---------- EXTRAIT CHOISI ----------

Et nous voudrions attirer votre attention sur un certain nombre d’objectifs,
tout aussi importants pour les débutants que pour vous.
Préparer la
prise de fonction
Il importe
évidemment d’offrir les meilleures chances d’efficacité aux prises de
fonction des nouveaux enseignants, malgré les difficultés pratiques pour
assurer un bon départ à leur développement professionnel dans le cadre
de l’organisation apprenante de notre système scolaire.
Ce
développement professionnel de tous les enseignants, comme l’appellent
nos cousins québécois, nous, Français avons tendance à en réduire la
problématique à la seule « la formation professionnelle »; il s’agit de
se placer non sur la seule répétition de pratiques habituelles ou anciennes,
minimisant la responsabilité professionnelle de chacun des tuteurs et leur
créativité dans l’accompagnement des jeunes ou moins jeunes.
Il s’agit en effet
non seulement de proposer un inventaire des pratiques mais aussi d’affermir
les réflexion d’approfondissement sur le métier au cours d’ échanges
avec les accompagnateurs ; il ne saurait s’agir de proposer aucunement une
simple formation à bon marché concédés aux jeunes débutants.
Sans doute, il
importera à longue échéance d’organiser des initiatives et des recherches
qui permettront de réorganiser de manière plus souple et plus vivante^,
moins « jacobine » et moins « identitaire » , les différents parcours
d’enseignement et de formation offerts ou imposés aux élèves.
Mais en attendant,
pour le présent, il est indispensable d’ organiser la sortie immédiate du
master 2 de jeunes collègues qui n’ont bénéficié d’ aucune formation
professionnelle ni d’éléments concrets de la formation pratique, pour
prendre en responsabilité la conduite d’une ou plusieurs classes, dans des
conditions qui vont poser des problèmes non seulement aux élèves eux-mêmes,
mais aussi à l’école et à l’établissement.

---------- LIGNES DE DONNÉES ----------

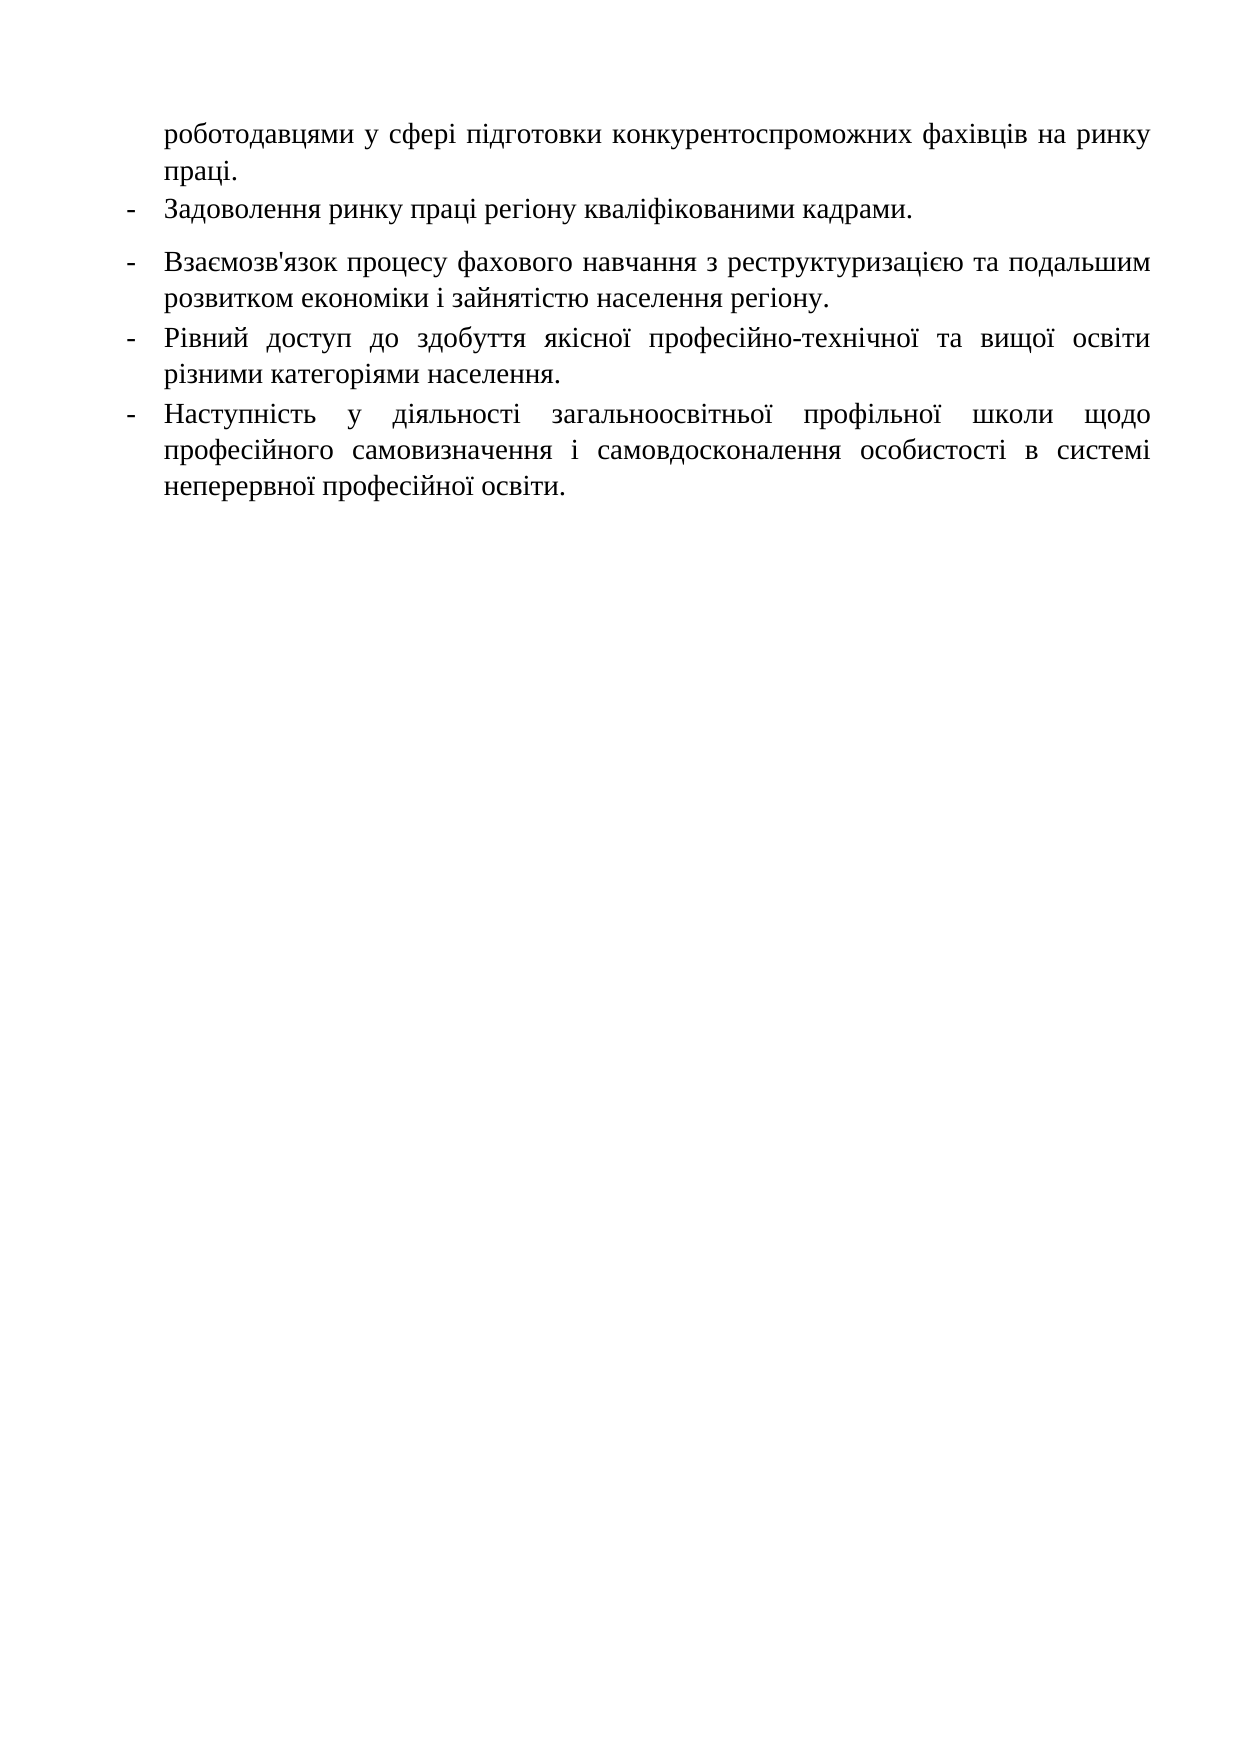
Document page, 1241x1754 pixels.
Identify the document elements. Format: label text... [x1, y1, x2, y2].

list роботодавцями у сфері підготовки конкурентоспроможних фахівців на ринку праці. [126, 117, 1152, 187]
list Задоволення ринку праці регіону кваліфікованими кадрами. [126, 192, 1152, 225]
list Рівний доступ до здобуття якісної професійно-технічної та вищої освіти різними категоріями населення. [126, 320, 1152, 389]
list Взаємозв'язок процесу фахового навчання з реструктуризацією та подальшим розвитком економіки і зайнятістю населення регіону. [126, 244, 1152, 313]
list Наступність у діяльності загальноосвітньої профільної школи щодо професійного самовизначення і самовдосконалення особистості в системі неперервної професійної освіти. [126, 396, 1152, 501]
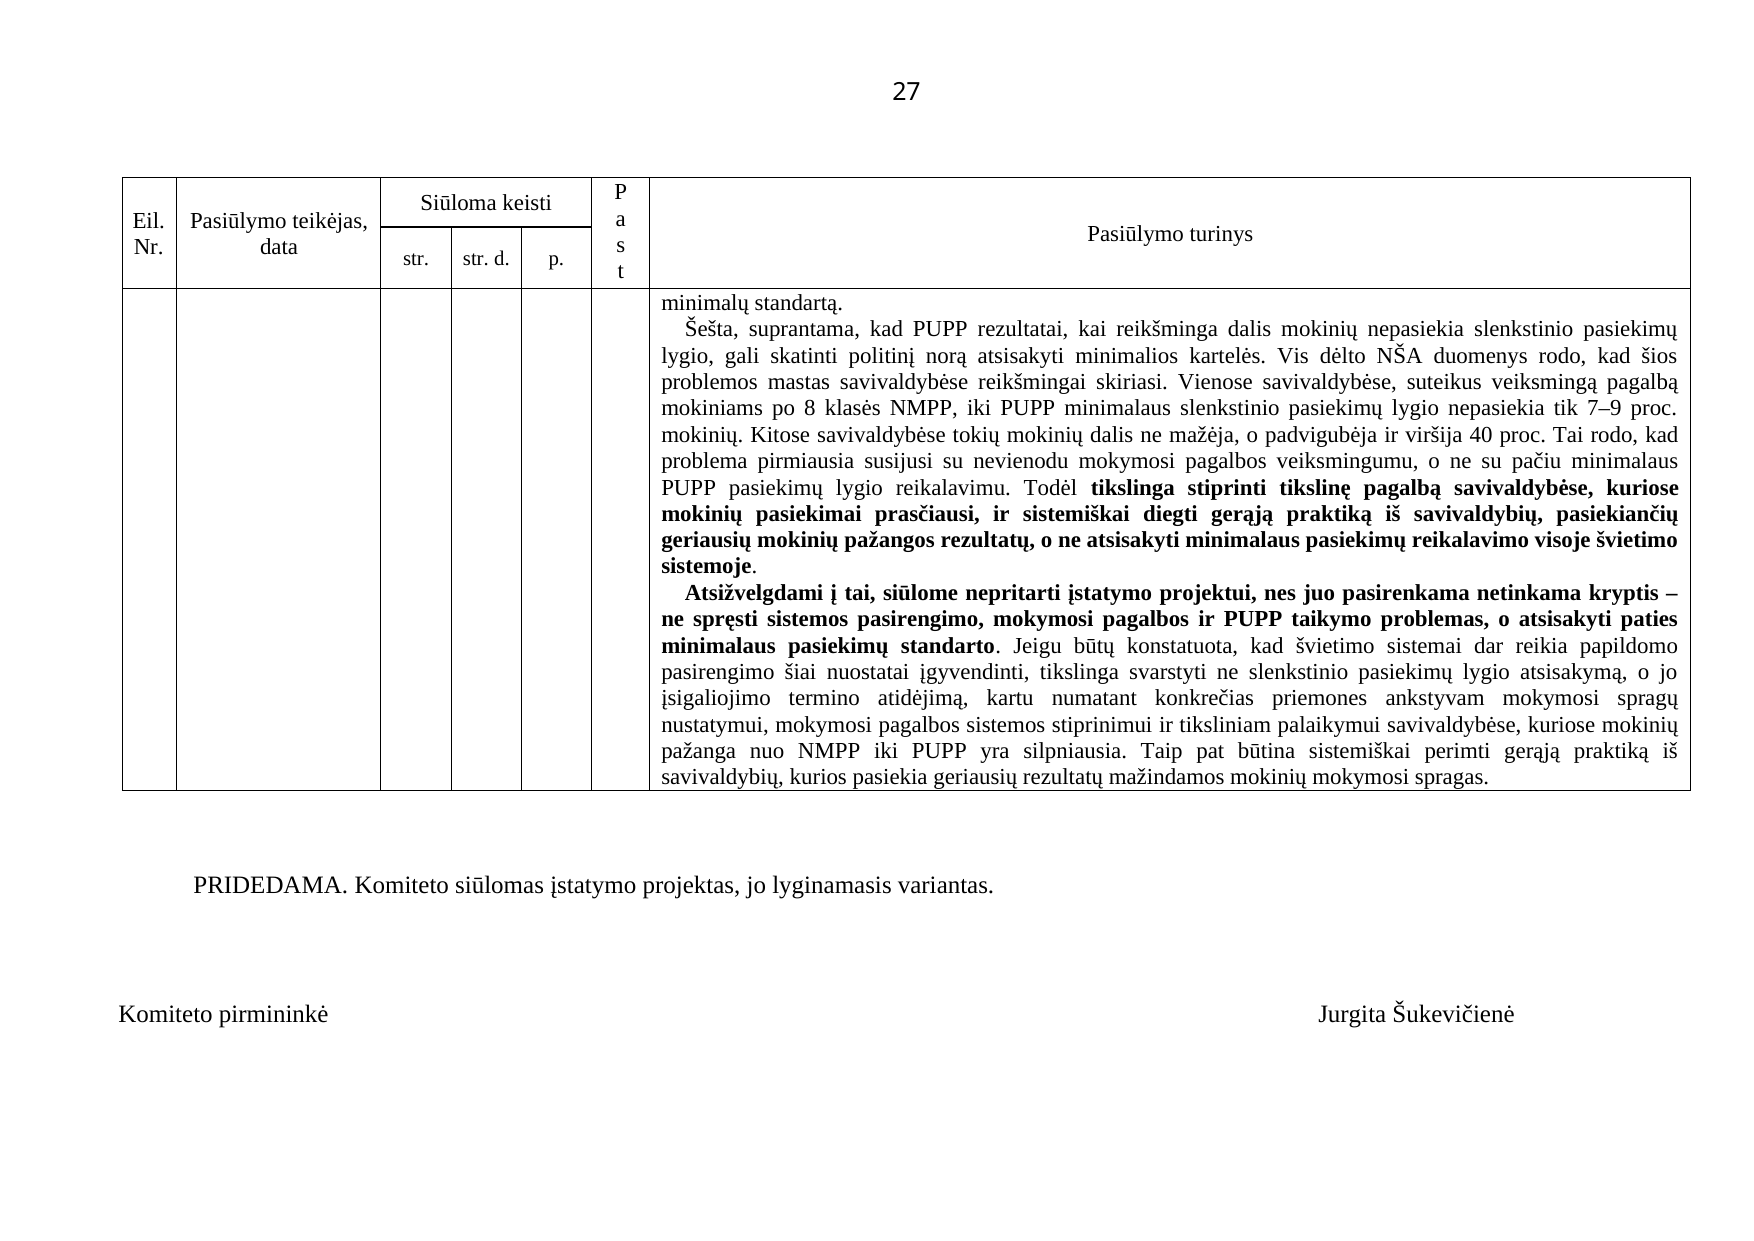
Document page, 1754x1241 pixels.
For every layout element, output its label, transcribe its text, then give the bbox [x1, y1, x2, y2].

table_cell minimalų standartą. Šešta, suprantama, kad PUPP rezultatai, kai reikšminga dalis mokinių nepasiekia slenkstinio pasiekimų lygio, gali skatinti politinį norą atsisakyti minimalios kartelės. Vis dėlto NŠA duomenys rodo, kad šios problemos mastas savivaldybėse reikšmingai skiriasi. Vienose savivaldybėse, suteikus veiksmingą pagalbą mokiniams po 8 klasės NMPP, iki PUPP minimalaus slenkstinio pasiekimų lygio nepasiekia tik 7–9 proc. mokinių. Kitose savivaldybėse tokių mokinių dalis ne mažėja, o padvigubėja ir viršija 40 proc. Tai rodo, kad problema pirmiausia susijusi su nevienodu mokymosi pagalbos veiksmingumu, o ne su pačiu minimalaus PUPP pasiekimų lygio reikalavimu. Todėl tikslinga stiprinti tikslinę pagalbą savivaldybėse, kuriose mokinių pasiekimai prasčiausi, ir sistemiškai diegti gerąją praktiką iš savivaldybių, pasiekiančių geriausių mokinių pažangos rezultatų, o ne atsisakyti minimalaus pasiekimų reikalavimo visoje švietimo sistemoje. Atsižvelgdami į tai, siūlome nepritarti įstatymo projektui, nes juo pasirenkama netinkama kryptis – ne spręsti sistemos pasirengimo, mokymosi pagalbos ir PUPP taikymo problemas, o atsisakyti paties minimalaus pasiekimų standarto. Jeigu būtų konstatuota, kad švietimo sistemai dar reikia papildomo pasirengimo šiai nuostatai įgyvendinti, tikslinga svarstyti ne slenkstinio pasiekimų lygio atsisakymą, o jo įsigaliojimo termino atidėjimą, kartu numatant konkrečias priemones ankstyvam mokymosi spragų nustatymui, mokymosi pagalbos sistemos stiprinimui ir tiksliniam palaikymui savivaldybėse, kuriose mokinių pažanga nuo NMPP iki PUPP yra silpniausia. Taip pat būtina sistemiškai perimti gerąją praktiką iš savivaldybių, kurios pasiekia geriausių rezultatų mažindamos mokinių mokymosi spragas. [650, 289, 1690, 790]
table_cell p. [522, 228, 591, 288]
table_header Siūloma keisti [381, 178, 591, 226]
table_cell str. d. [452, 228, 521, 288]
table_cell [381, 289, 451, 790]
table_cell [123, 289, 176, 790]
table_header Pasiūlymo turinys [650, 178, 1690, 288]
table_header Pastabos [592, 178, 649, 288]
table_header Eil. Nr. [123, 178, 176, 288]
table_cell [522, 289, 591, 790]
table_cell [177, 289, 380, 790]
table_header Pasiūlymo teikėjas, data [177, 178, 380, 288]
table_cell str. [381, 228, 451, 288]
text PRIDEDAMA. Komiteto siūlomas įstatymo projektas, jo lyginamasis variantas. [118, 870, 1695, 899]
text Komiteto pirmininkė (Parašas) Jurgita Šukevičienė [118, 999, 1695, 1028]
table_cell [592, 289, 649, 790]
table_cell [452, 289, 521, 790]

----------

**CONSIGNE DONNÉE A**
Transcrivez fidèlement le passage de l'extrait sur la prise de fonction des enseignants qui va de « Sans doute, il » à « imposés aux élèves. ».
**CONSIGNE DONNÉE B**
Résumez en deux phrases l'extrait sur la prise de fonction des nouveaux enseignants.
Servez-vous uniquement de l'extrait, sans recourir aux enregistrements.

**RÉPONSE RÉDIGÉE A**
Sans doute, il
importera à longue échéance d’organiser des initiatives et des recherches
qui permettront de réorganiser de manière plus souple et plus vivante^,
moins « jacobine » et moins « identitaire » , les différents parcours
d’enseignement et de formation offerts ou imposés aux élèves.

**RÉPONSE RÉDIGÉE B**
La prise de fonction des nouveaux enseignants doit être préparée pour bien lancer leur développement professionnel, qui ne se réduit pas à une simple formation à bon marché mais suppose des échanges approfondis sur le métier avec les accompagnateurs. S'il faudra à long terme réorganiser plus souplement les parcours offerts aux élèves, il est indispensable dès à présent d'organiser l'arrivée de jeunes collègues sortant du master 2 sans formation professionnelle, qui vont prendre des classes en charge dans des conditions problématiques pour les élèves, l'école et l'établissement.